Which brings us to the least easily remedied and most serious problem with the Times’ arts coverage: When you grow accustomed to having stories spoonfed to you by arts institutions and even government officials, complacency sets in. If you can usually get the news first without even trying, you lose the motivation and energy to ferret out stories yourself—particularly those that sources hope will escape your attention. Before long, you become an extension of the artworld’s PR apparatus. When people make a deal to give you the news first, it’s easy to feel that you owe them respectful or even favorable treatment.
That’s an inherent danger for all beat reporters: If you investigate and criticize an institution or an individual too much, you may fall out of favor with a source whose cooperation you must rely on for the news you need to report. Despite the risk, the Times can overcome such difficulties better than most, thanks to its preeminence and its reputation for professionalism. Being fair and thorough counts for a lot, even with sources who haven’t liked everything you’ve written.
For that reason, it is inexplicable to me why the Times has allowed itself to co-opted by the art auction houses, reporting prices in a manner that makes sale results appear better than they actually are.

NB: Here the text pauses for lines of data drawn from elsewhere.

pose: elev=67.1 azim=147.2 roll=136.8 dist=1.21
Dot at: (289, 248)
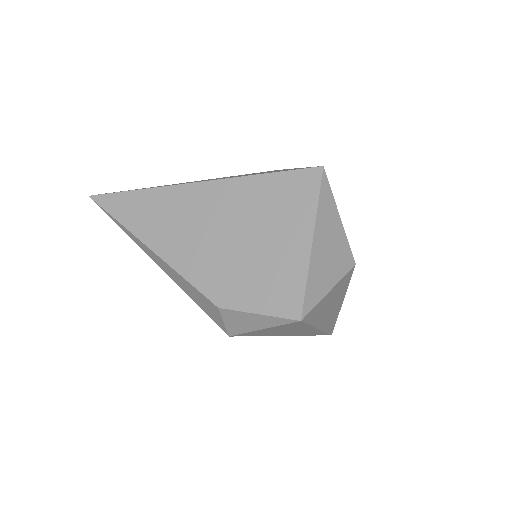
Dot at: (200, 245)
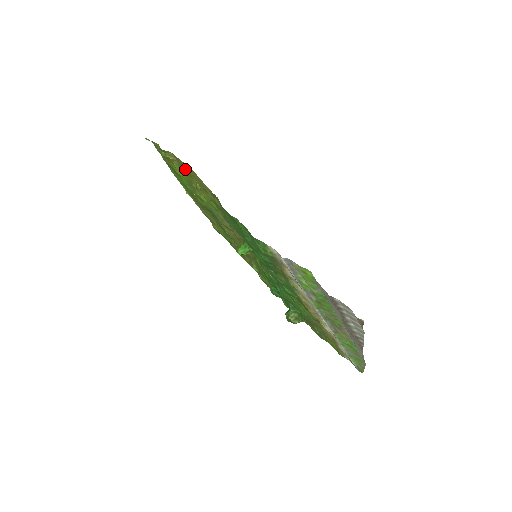
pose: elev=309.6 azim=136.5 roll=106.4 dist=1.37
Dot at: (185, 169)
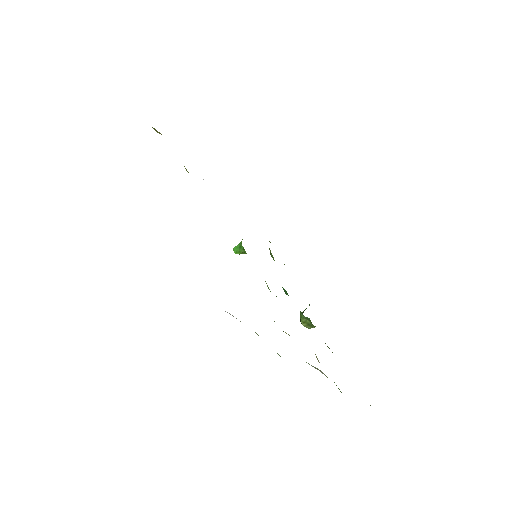
Dot at: occluded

It’s also hard to understand why the Times missed the important story of the final proposed regulations of museum deaccessioning being promulgated by the NY State Board of Regents. It was no secret that the Regents were considering new, far-reaching deaccession guidelines. They have been widely circulated in the field. But nobody proffered that text to journalists on a
silver platter as NY Assemblyman Richard Brodsky did when he introduced legislation to regulate museum deaccessions. The Brodsky bill, languishing in the legislature, made it into the Times. The Regents’ regulations, more likely to be adopted imminently, didn’t.
All of this is to say that the Times’ culture staff needs to engage in coverage dictated less by invitation, more by initiative. Given the fact (as the paper’s Public Editor reported last February) that the Times’ online audience is larger than the hardcopy holdouts (and there’s little overlap), its reportorial enterprise needs to be 24/7. That’s especially true of the sluggish ArtsBeat blog, which should be up-to-the-minute, but is usually behind the news by hours or, sometimes, a day or more.
Take the recent release of the report of Brandeis University’s Committee on the Future of the Rose Art Museum. That news was on the website of the Boston Globe (which is owned by the Times) on Tuesday afternoon. But the story didn’t surface on ArtsBeat until 2:37 p.m. Wednesday and it finally made it into the newspaper yesterday, two days late. Neither the Times nor the Globe linked to the full text of the report. For that, you had to go to CultureGrrl.
That said, there are only four news websites that I open every morning in my Internet browser’s “Quick Tabs”—ArtsJournal (which hosts CultureGrrl); the Wall Street Journal’s Arts & Entertainment page; Bloomberg Muse; a foreign-based art news aggregator (which I’ll keep to myself); and the NY Times Arts page.
The Times is still the gold standard for New York City arts coverage. What is needed to shake its culture staff from its reportorial torpor is some serious hometown competition—something it lost a year ago, when the NY Sun, with its feisty arts staff, folded. But there’s some good news for cultural news buffs: Rupert Murdoch has indicated that his Wall Street Journal will soon launch a New York-only weekly arts section.
That wake-up call should provide the most effective tonic for what now ails the Times.
[Full disclosure: I freelance on art and museums for the WSJ‘s “Leisure
& Arts” page and I’ve also published many articles in many sections of the NY Times.]